“Just because you can’t express your feelings it doesn’t mean they’re not deep.” ― John Fowles
When did you last get in touch with your deepest feelings without the chaos of life dictating you? We seldom notice our deepest feelings when we’re consumed by chaos or raging thoughts. Yet, this is what many people experience because we’ve become accustomed to distractions and find it difficult to be in silence. I say this based on the many hundreds of people I’ve worked with over the past decade who echo this sentiment and look for ways to connect with their deeper self.
Our deepest feelings reveal a lot about us, but we must get quiet enough to discern the silent inner voice that speaks through impulses and sensations. Mindfulness and meditation practices have become popular in recent times because they help us quiet the muddied waters of an overactive mind. Now more than ever, it is important we carve out time to sit in silence and connect with ourselves without electronic devices vying for our attention.
Sure I understand, retreating into silence means giving up time spent doing something else. Yet, what is more important than coming home to yourself and understanding your true nature? Skimming through Instagram feeds, checking our Facebook updates or watching cute cat videos on YouTube? This is not entertainment but escapism. These habits steal away important time that is better spent focusing on our personal growth.
Author Matt Kahn explains in Whatever Arises, Love That: A Love Revolution That Begins with You how we are addicted to certain feelings to maintain order and this habit creates an unhealthy co-dependency: “Addiction is a habitual need for certain experiences or feelings in order to maintain a perceived sense of control in your life. The degree to which you build co-dependent relationships or exist in addictive behaviours suggests how overstimulated your nervous system may be.”
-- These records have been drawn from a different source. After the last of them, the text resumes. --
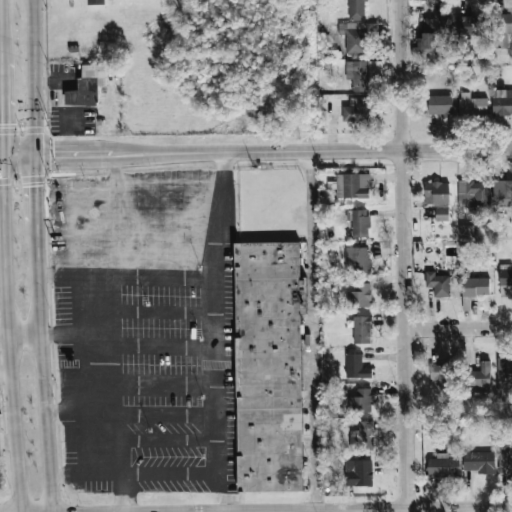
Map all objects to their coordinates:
building: (95, 2)
building: (356, 10)
building: (470, 25)
road: (1, 27)
building: (502, 29)
building: (431, 36)
building: (355, 37)
building: (362, 73)
road: (37, 78)
building: (87, 86)
building: (501, 103)
building: (440, 105)
building: (472, 105)
road: (2, 106)
building: (356, 110)
traffic signals: (3, 130)
road: (458, 148)
road: (221, 153)
traffic signals: (54, 156)
road: (21, 157)
road: (1, 158)
road: (117, 176)
traffic signals: (39, 181)
building: (353, 186)
building: (437, 193)
building: (474, 193)
building: (502, 193)
road: (72, 197)
road: (39, 201)
building: (442, 214)
building: (359, 222)
road: (2, 224)
road: (141, 234)
road: (406, 254)
building: (357, 260)
road: (127, 275)
building: (505, 275)
road: (3, 284)
building: (438, 284)
building: (475, 287)
building: (360, 296)
road: (163, 313)
road: (459, 326)
building: (362, 329)
road: (314, 330)
parking lot: (145, 331)
road: (8, 335)
road: (20, 335)
road: (76, 335)
road: (111, 336)
road: (164, 347)
building: (269, 366)
building: (269, 366)
building: (356, 367)
building: (504, 370)
road: (5, 374)
building: (443, 374)
building: (480, 376)
road: (43, 378)
road: (168, 386)
road: (217, 397)
building: (360, 400)
road: (84, 405)
road: (84, 409)
road: (170, 416)
building: (365, 437)
road: (170, 440)
building: (505, 458)
building: (479, 462)
building: (443, 466)
building: (360, 472)
road: (227, 492)
road: (123, 493)
road: (340, 509)
road: (247, 511)
road: (278, 511)
road: (309, 511)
Cracks In The Window Of Time
“We destroy ourselves when we stop feeling. If you bury your feelings within you, you become a graveyard.” — Bernie S. Siegel
It’s no secret, you are reading this article for a reason because you value your personal growth, whether you intentionally landed on this article or it was forwarded to you. Part of you recognises there’s more to life than what you’re experiencing. Stealing time by checking social media sites is exciting and keeps us engaged momentarily but at a cost to our peace of mind.
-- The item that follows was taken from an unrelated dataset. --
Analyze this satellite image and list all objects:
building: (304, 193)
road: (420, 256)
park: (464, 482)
For example, how many people carve out time in the morning or before the end of the day to journal in their diary or sit with their thoughts? What I’m saying is, it is easy to find five minutes throughout the day to invest in ourselves because it is worth it in the long run. It was the late American motivational speaker Jim Rohn who once remarked: “We must all suffer from one of two pains: the pain of discipline or the pain of regret. The difference is discipline weighs ounces while regret weighs tons.”
My intention is to draw awareness to the importance of creating quality time to focus on ourselves, instead of being distracted by addictive visual media. Our deepest feelings are messages from our soul that lead us toward our dreams and highest aspirations, like a compass directs a hiker lost in the wilderness. It is our roadmap and guide, our GPS system that never leaves our side or runs out of batteries. Its only requirement is that we turn it on and engage it often to notice the messages. We needn’t learn a particular language to listen to our soul but make time in our day or week to listen to the impulses and sensations that arise.
Our deepest feelings reveal themselves through moments of silence because they are cracks in the window of time and leave an impressionable mark on us. Our deepest feelings are our calling card aligned with our highest truth. They will not desert us when we need them most, yet we need them most if we are to unite with the deepest wisdom of our soul. It is what author Neale Donald Walsch means when he writes: “Feelings are sometimes difficult to discover, and even more difficult to acknowledge. Yet, hidden in your deepest feelings is your highest truth.”
So, I invite you to begin a regular practice of coming home to yourself through silence. Start with as little as one minute as often as you can and gradually build until you are comfortable sitting alone with your thoughts. Make it a habit and one you will look forward to. I assure you, getting in touch with your deepest feelings trumps any high that a social media post can deliver.